PROMPT: Lines from the one containing "micrograph shows no" through the last one in the data below: write them out word for word, and only them.

INFORMATION PROVIDED:
·····

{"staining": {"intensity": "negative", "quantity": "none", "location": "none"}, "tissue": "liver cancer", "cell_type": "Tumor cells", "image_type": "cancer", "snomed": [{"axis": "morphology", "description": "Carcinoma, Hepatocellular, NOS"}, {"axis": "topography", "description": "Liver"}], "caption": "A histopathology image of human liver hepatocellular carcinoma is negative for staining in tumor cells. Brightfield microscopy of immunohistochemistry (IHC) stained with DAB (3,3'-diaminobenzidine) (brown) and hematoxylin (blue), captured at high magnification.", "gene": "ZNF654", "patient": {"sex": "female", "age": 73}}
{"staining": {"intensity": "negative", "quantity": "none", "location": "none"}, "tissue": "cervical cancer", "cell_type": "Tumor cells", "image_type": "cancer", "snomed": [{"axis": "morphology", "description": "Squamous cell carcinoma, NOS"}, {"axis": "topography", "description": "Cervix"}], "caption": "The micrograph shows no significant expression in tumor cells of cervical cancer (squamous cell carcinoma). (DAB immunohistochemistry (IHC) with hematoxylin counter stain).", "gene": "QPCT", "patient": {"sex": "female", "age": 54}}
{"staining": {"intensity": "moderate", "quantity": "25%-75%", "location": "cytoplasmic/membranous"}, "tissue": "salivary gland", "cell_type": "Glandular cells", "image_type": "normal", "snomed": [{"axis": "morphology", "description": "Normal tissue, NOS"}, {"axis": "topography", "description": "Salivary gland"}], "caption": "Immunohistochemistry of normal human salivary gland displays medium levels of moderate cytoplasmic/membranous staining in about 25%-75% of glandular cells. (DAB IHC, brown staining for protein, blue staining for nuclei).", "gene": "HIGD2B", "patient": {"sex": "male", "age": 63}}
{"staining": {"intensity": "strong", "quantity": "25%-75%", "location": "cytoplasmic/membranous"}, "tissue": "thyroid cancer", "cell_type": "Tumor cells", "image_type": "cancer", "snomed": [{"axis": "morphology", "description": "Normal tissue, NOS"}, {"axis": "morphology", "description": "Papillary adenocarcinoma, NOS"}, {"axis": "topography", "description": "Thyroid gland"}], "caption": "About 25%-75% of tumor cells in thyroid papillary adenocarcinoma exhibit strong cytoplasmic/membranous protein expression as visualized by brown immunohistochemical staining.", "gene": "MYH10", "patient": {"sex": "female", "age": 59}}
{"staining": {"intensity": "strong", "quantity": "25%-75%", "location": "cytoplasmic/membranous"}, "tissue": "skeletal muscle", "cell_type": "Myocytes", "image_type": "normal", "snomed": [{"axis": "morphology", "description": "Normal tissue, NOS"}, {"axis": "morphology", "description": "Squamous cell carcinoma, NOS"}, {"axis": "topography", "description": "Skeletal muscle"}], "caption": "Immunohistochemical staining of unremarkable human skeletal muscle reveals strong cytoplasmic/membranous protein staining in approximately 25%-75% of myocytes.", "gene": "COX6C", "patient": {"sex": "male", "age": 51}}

·····

TASK RESPONSE:
{"staining": {"intensity": "negative", "quantity": "none", "location": "none"}, "tissue": "cervical cancer", "cell_type": "Tumor cells", "image_type": "cancer", "snomed": [{"axis": "morphology", "description": "Squamous cell carcinoma, NOS"}, {"axis": "topography", "description": "Cervix"}], "caption": "The micrograph shows no significant expression in tumor cells of cervical cancer (squamous cell carcinoma). (DAB immunohistochemistry (IHC) with hematoxylin counter stain).", "gene": "QPCT", "patient": {"sex": "female", "age": 54}}
{"staining": {"intensity": "moderate", "quantity": "25%-75%", "location": "cytoplasmic/membranous"}, "tissue": "salivary gland", "cell_type": "Glandular cells", "image_type": "normal", "snomed": [{"axis": "morphology", "description": "Normal tissue, NOS"}, {"axis": "topography", "description": "Salivary gland"}], "caption": "Immunohistochemistry of normal human salivary gland displays medium levels of moderate cytoplasmic/membranous staining in about 25%-75% of glandular cells. (DAB IHC, brown staining for protein, blue staining for nuclei).", "gene": "HIGD2B", "patient": {"sex": "male", "age": 63}}
{"staining": {"intensity": "strong", "quantity": "25%-75%", "location": "cytoplasmic/membranous"}, "tissue": "thyroid cancer", "cell_type": "Tumor cells", "image_type": "cancer", "snomed": [{"axis": "morphology", "description": "Normal tissue, NOS"}, {"axis": "morphology", "description": "Papillary adenocarcinoma, NOS"}, {"axis": "topography", "description": "Thyroid gland"}], "caption": "About 25%-75% of tumor cells in thyroid papillary adenocarcinoma exhibit strong cytoplasmic/membranous protein expression as visualized by brown immunohistochemical staining.", "gene": "MYH10", "patient": {"sex": "female", "age": 59}}
{"staining": {"intensity": "strong", "quantity": "25%-75%", "location": "cytoplasmic/membranous"}, "tissue": "skeletal muscle", "cell_type": "Myocytes", "image_type": "normal", "snomed": [{"axis": "morphology", "description": "Normal tissue, NOS"}, {"axis": "morphology", "description": "Squamous cell carcinoma, NOS"}, {"axis": "topography", "description": "Skeletal muscle"}], "caption": "Immunohistochemical staining of unremarkable human skeletal muscle reveals strong cytoplasmic/membranous protein staining in approximately 25%-75% of myocytes.", "gene": "COX6C", "patient": {"sex": "male", "age": 51}}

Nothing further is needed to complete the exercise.